In a deal that will raise its profile in Chicago's massive banking marketplace, Cincinnati-based First Financial Bancorp said Monday that it would pay $142 million in stock to acquire BankFinancial.
The announcement comes less than two months after the $18.6 billion-asset First Financial
First Financial has maintained a substantial commercial-lending presence in Chicago. Buying Burr Ridge, Illinois-based BankFinancial, which operates 18 branches in four Chicagoland counties, would give it a retail profile, as well.
The purchase would also provide an ample source of capital and deposits to fuel additional growth, First Financial CEO Archie Brown told American Banker.
"What we really see as the biggest value [from BankFinancial] is in the retail presence and in the deposit base," Brown said in an interview. "It's a very low-cost, I think a very rich funding base that they provide."

First Financial has been growing in Chicago "in different waves and different pieces," Brown said.
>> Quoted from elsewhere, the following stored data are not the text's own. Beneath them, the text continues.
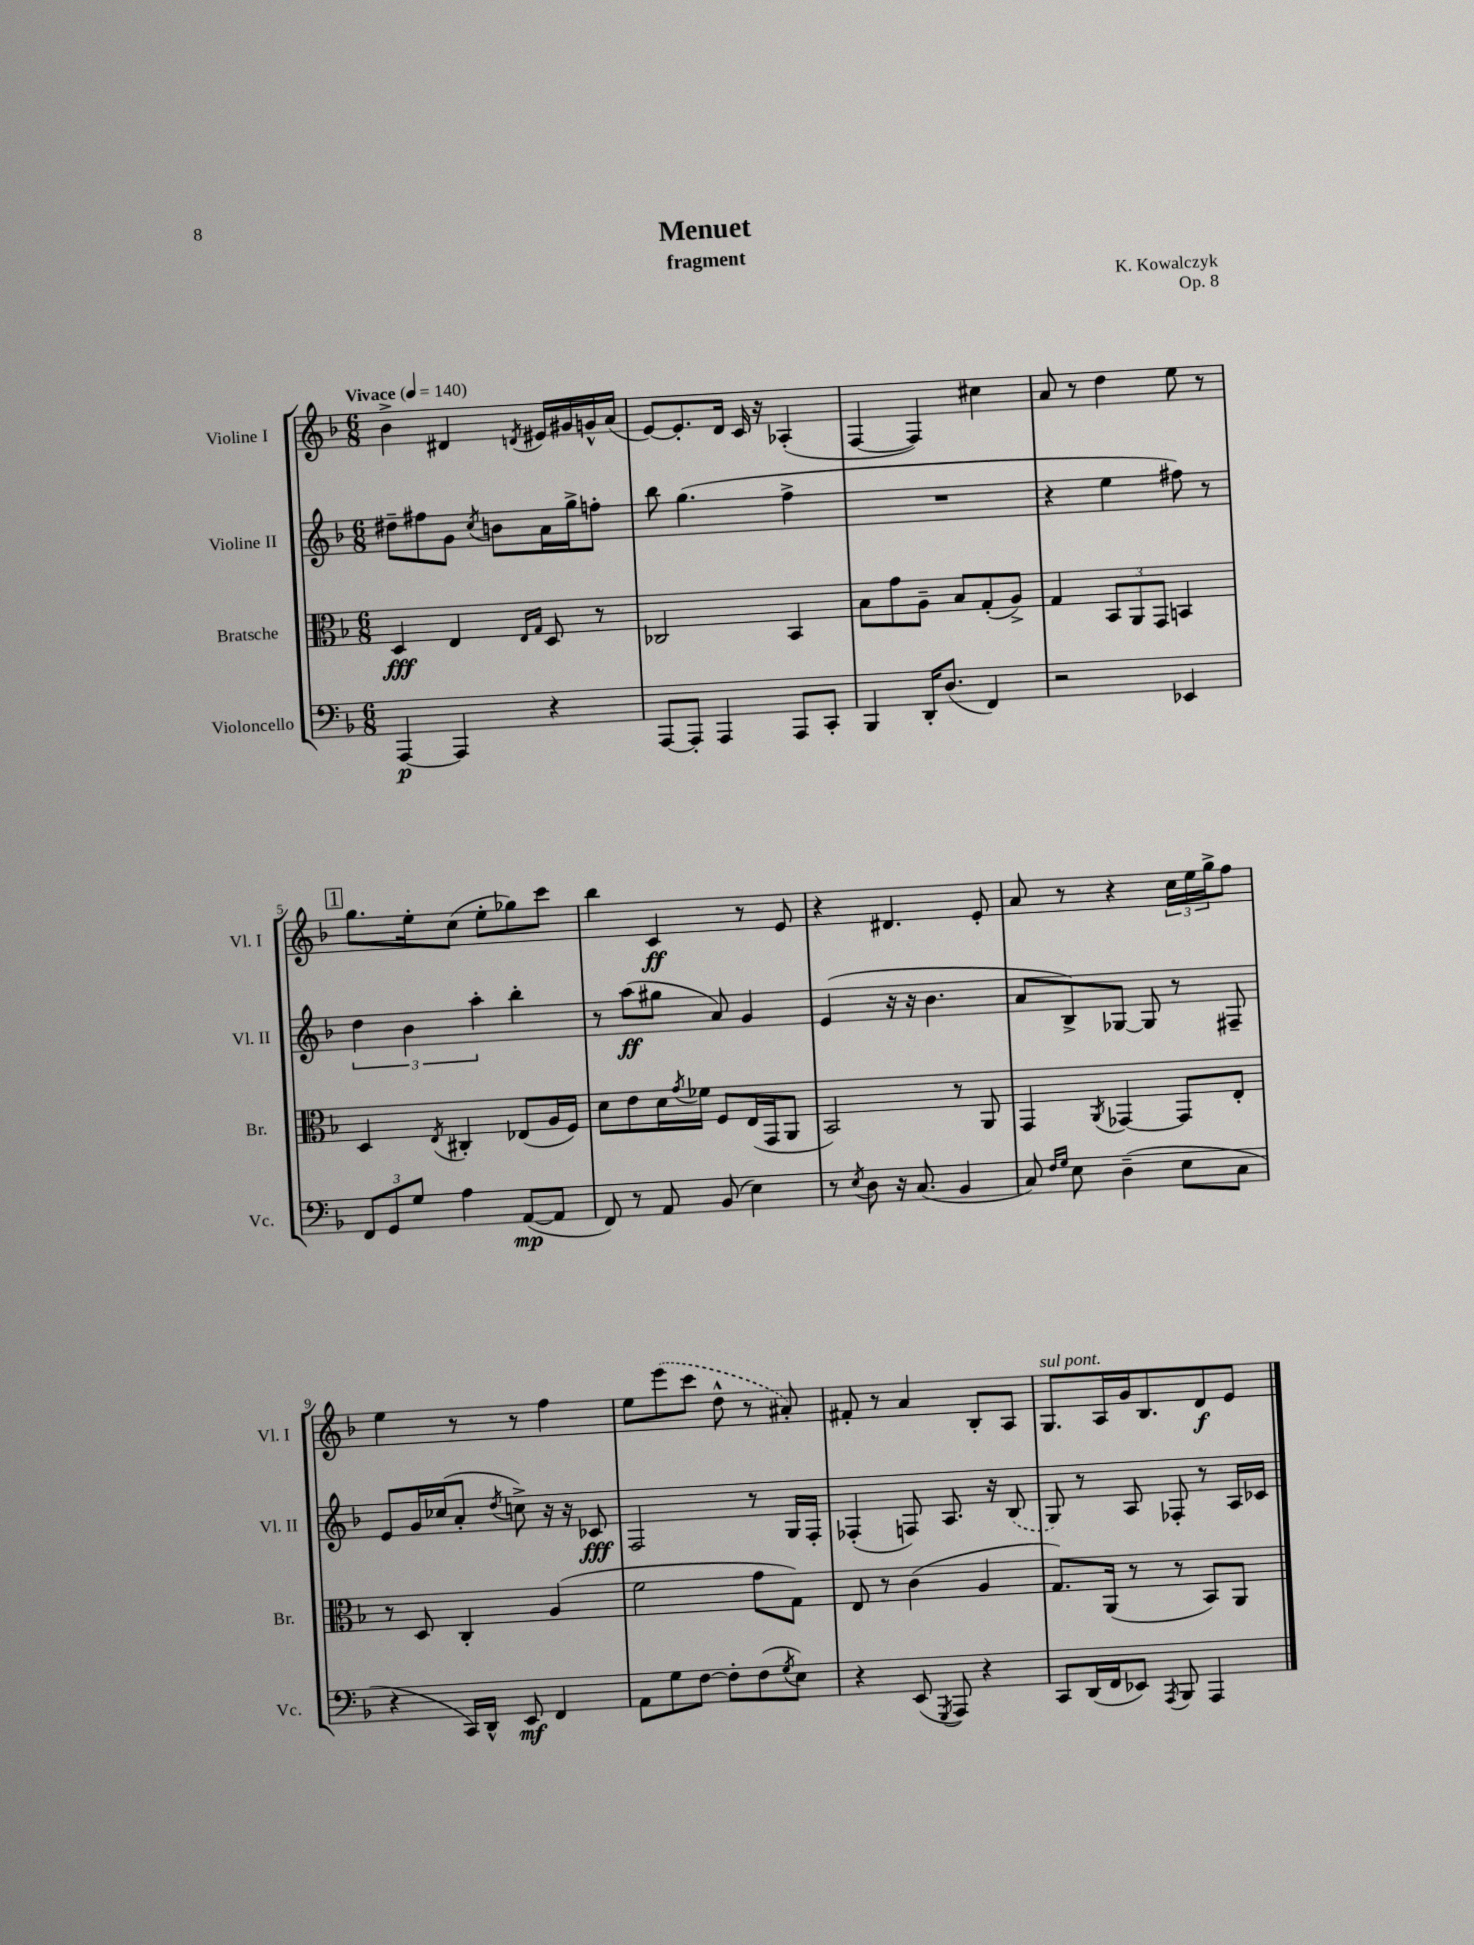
\header { title = "Menuet" composer = "K. Kowalczyk" subtitle = "fragment" opus = "Op. 8" }
<<
\new StaffGroup <<
\new Staff = "s0" \with { instrumentName = "Violine I" shortInstrumentName = "Vl. I" } {
    \clef treble \key f \major \numericTimeSignature \time 6/8 \tempo "Vivace" 4 = 140
    bes'4-> dis'4 \acciaccatura { d'8 } eis'16 gis'16 g'16-^ a'16( |
    e'8~) e'8.-. d'16 c'16 r16 aes4-.( |
    f4~ f4) cis''4 |
    a'8 r8 d''4 e''8 r8 |
    \mark \markup { \box "1" } g''8. e''16-. c''8( e''8-. ges''8) c'''8 |
    bes''4 c'4\ff r8 e'8 |
    r4 dis'4. e'8-. |
    a'8 r8 r4 \tuplet 3/2 { c''16 e''16 g''16-> } f''8 |
    e''4 r8 r8 f''4 |
    e''8 \once \slurDashed e'''8( c'''8 d''8-^ r8 ais'8-.) |
    fis'8-. r8 a'4 bes8-. a8 |
    g8.^\markup { \italic "sul pont." } a16 g'16 bes8. d'8\f e'8 \bar "|." |
}
\new Staff = "s1" \with { instrumentName = "Violine II" shortInstrumentName = "Vl. II" } {
    \clef treble \key f \major \numericTimeSignature \time 6/8
    dis''8-- fis''8 g'8 \acciaccatura { c''8 } b'8 a'16 g''16-> f''8-. |
    bes''8 g''4.( f''4-> |
    R2. |
    r4 e''4 fis''8) r8 |
    \mark \markup { \box "1" } \tuplet 3/2 { d''4 bes'4 a''4-. } bes''4-. |
    r8 a''8\ff( gis''8 a'8) g'4 |
    e'4( r16 r16 bes'4. |
    a'8 bes8->) ges8~ ges8 r8 fis8-- |
    e'8 g'16 ces''16( a'8-. \acciaccatura { d''8 } c''8->) r16 r16 ces'8\fff |
    f2 r8 g16 f16-. |
    fes4-.( f8) a8. r16 \once \slurDashed bes8( |
    g8) r8 a8 fes8-. r8 a16 ces'16 \bar "|." |
}
\new Staff = "s2" \with { instrumentName = "Bratsche" shortInstrumentName = "Br." } {
    \clef alto \key f \major \numericTimeSignature \time 6/8
    d4\fff e4 \grace { e16 g16 } d8 r8 |
    ces2 bes,4 |
    bes8 g'8 a8-- bes8 g8-.( a8->) |
    g4 \tuplet 3/2 { bes,8 a,8 g,8 } b,4 |
    \mark \markup { \box "1" } d4 \acciaccatura { e8 } cis4-. ees8( a16 f16) |
    d'8 e'8 d'16 \acciaccatura { g'8 } fes'16 f8 e16( g,16 a,8 |
    bes,2) r8 a,8 |
    g,4 \acciaccatura { a,8 } ges,4~ ges,8 e8-. |
    r8 d8 c4-. a4( |
    f'2 g'8 g8) |
    e8 r8 c'4( a4 |
    g8.) a,16( r8 r8 bes,8) a,8 \bar "|." |
}
\new Staff = "s3" \with { instrumentName = "Violoncello" shortInstrumentName = "Vc." } {
    \clef bass \key f \major \numericTimeSignature \time 6/8
    a,,4~\p a,,4 r4 |
    a,,8~ a,,8-. a,,4 a,,8 c,8-. |
    bes,,4 d,16-. d8.( f,4) |
    r2 ees,4 |
    \mark \markup { \box "1" } \tuplet 3/2 { f,8 g,8 g8 } a4 a,8~\mp( a,8 |
    f,8) r8 a,8 bes,8( e4) |
    r8 \acciaccatura { e8 } d8 r16 c8.( bes,4 |
    c8) \grace { f16 g16 } e8 d4--( e8 c8 |
    r4 c,16) d,16-^ e,8\mf f,4 |
    a,8 g8 f8~ f8-. f8( \acciaccatura { g8 } e8) |
    r4 e,8( \acciaccatura { g,,8 } a,,8) r4 |
    c,8 d,16( f,16 ees,8) \acciaccatura { a,,8 } bes,,8 a,,4 \bar "|." |
}
>>
>>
It currently has branches nearby in Northwest Indiana, as well as a commercial lending team and two specialty-lending business lines inside Chicago.
Adding BankFinancial to the mix "will probably give us 25 offices when you look at the total footprint for the metro area, [and] over $2 billion in deposits," Brown said.
Chicago's appeal is obvious. First Financial estimates the 9.2 million-person market's gross domestic product at $860 billion, with nearly $600 billion in bank deposits.
Jon Arfstrom, an analyst at RBC Capital Markets, said in a research note Monday that he appreciates First Financial's willingness to extend its core footprint into Chicago.
"Over the longer term, we see establishing a larger presence in Chicago as additive to the growth profile and overall franchise value," Arfstrom said. "That said, given the relative size and transaction terms, we see more limited near term financial impacts, as well as limited risks related to the transaction."
First Financial has been expanding not just in Chicago, but throughout the Midwest. In January, it opened a commercial loan production office in Grand Rapids, Michigan.
The seller in First Financial's latest deal, the $1.4 billion-asset BancFinancial, has a loan-to-deposit ratio of 66%, below the industry average of 71%, according to the Federal Deposit Insurance Corp. BankFinancial also has a common equity tier 1 capital ratio of 20.7%.
While BankFinancial makes money, its profitability lags both the industry's and First Financial's. The selling company reported a return on equity totaling 3.71% for the quarter ending March 31, compared with First Financial's reported ROE of 15.16%. First-quarter ROE across the U.S. banking industry was 11.58%, according to FDIC.
"First Financial is the ideal choice to help us continue our legacy of delivering exceptional financial solutions, while maintaining a strong commitment to customer care and service to our communities," BankFinancial Chairman and CEO Morgan Gasior said in a press release. "We look forward to being part of First Financial's continued success as we expand the scope of our financial services to our customers and communities."
First Financial is forecasting that it will close the acquisition in the fourth quarter. Upon completion, it plans to achieve significant cost savings, equal to 45% of BankFinancial's annual operating expenses, which totaled $41.5 million in 2024. First Financial also plans to sell BankFinancial's entire $500 million multifamily loan portfolio to generate additional liquidity.
The $142 million purchase price works out to $11.37 per BankFinancial share, or about 91% of tangible book value.
In June, First Financial announced plans to acquire Westfield, after the Westfield Center, Ohio-based bank's parent company, Ohio Farmers Insurance Co., opted to focus more intently on its core personal, commercial and specialty insurance businesses.
Brown said First Financial is mindful of the complexities involved in pursuing overlapping mergers simultaneously, but it ultimately concluded the relatively small size of the two targets made them manageable.
"We have thought about it a lot," Brown said. "We have built out a playbook we think we can implement, but if these were much larger, we couldn't do that. … We think these are deals we can get our arms around."